## Collection entries
▶

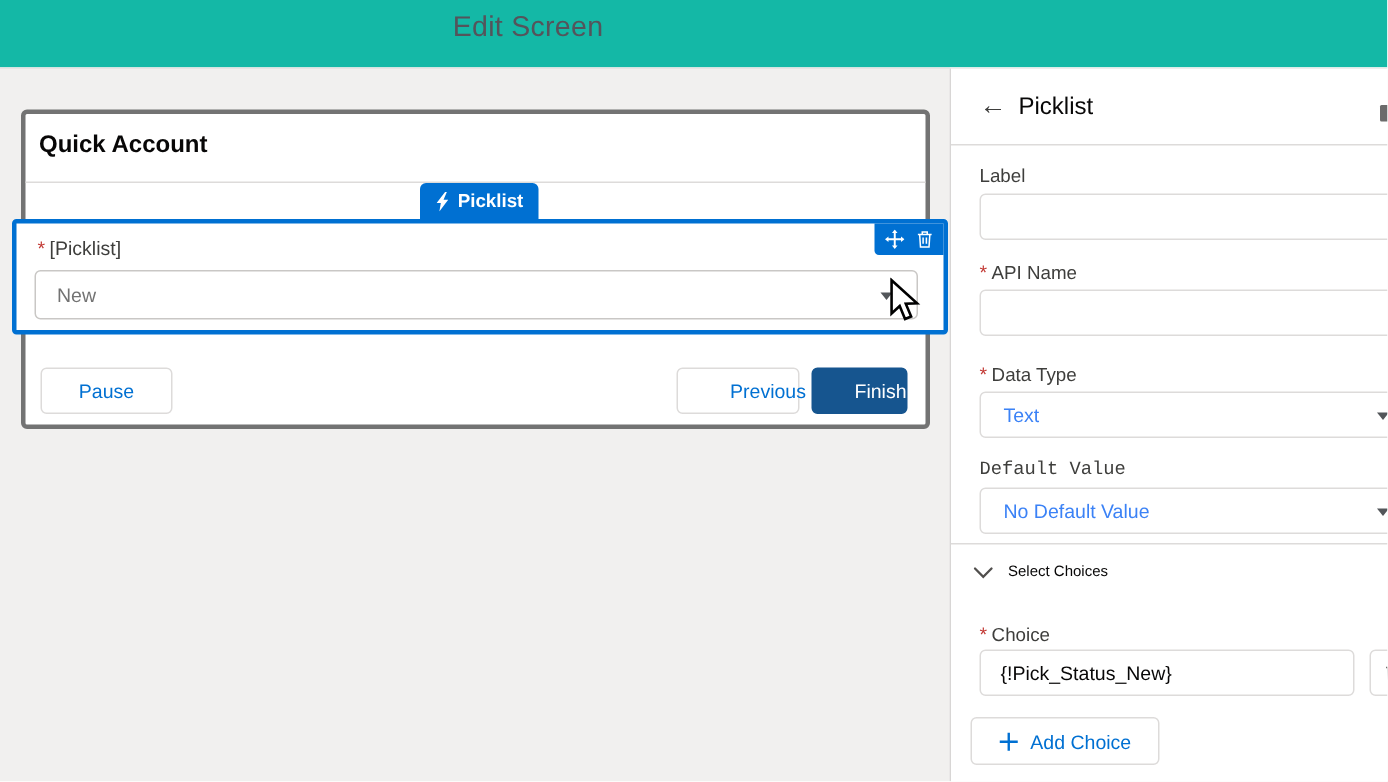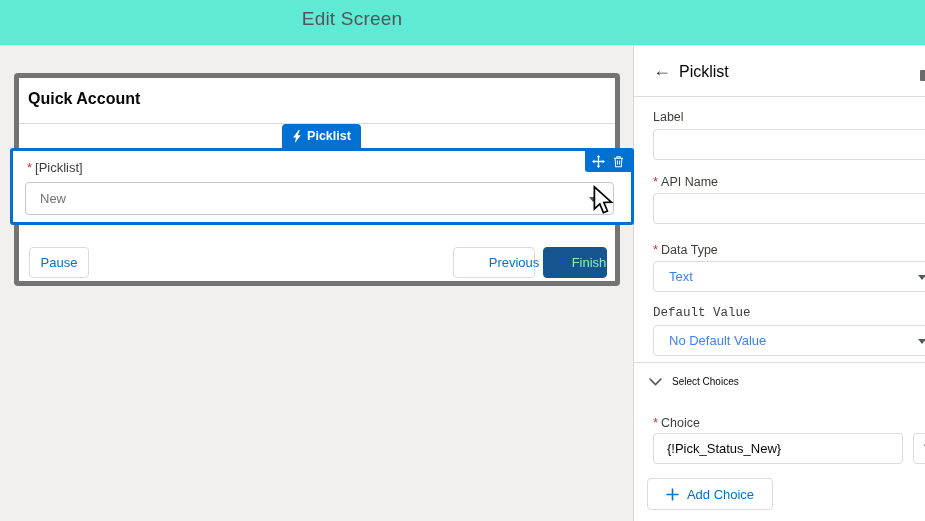--- a/index.html
+++ b/index.html
@@ -8,7 +8,7 @@
   .app { position:relative; width:925px; height:521px; overflow:hidden; background:#fff; }
 
   
-  .titlebar { position:absolute; left:0; top:0; width:925px; height:45px; background:#5eead4; }
+  .titlebar { position:absolute; left:0; top:0; width:925px; height:45px; background:#14b8a6; }
   .dialog-title { position:absolute; left:352px; top:8px; transform:translateX(-50%);
     font-size:19px; font-weight:400; color:#54545b; letter-spacing:.2px; white-space:nowrap; }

◀

## EXERCISE AIM
The answer must consist of the entries above, reproduced word for word, without any pictures.

## ANSWER SPACE
--- a/index.html
+++ b/index.html
@@ -8,7 +8,7 @@
   .app { position:relative; width:925px; height:521px; overflow:hidden; background:#fff; }
 
   
-  .titlebar { position:absolute; left:0; top:0; width:925px; height:45px; background:#5eead4; }
+  .titlebar { position:absolute; left:0; top:0; width:925px; height:45px; background:#14b8a6; }
   .dialog-title { position:absolute; left:352px; top:8px; transform:translateX(-50%);
     font-size:19px; font-weight:400; color:#54545b; letter-spacing:.2px; white-space:nowrap; }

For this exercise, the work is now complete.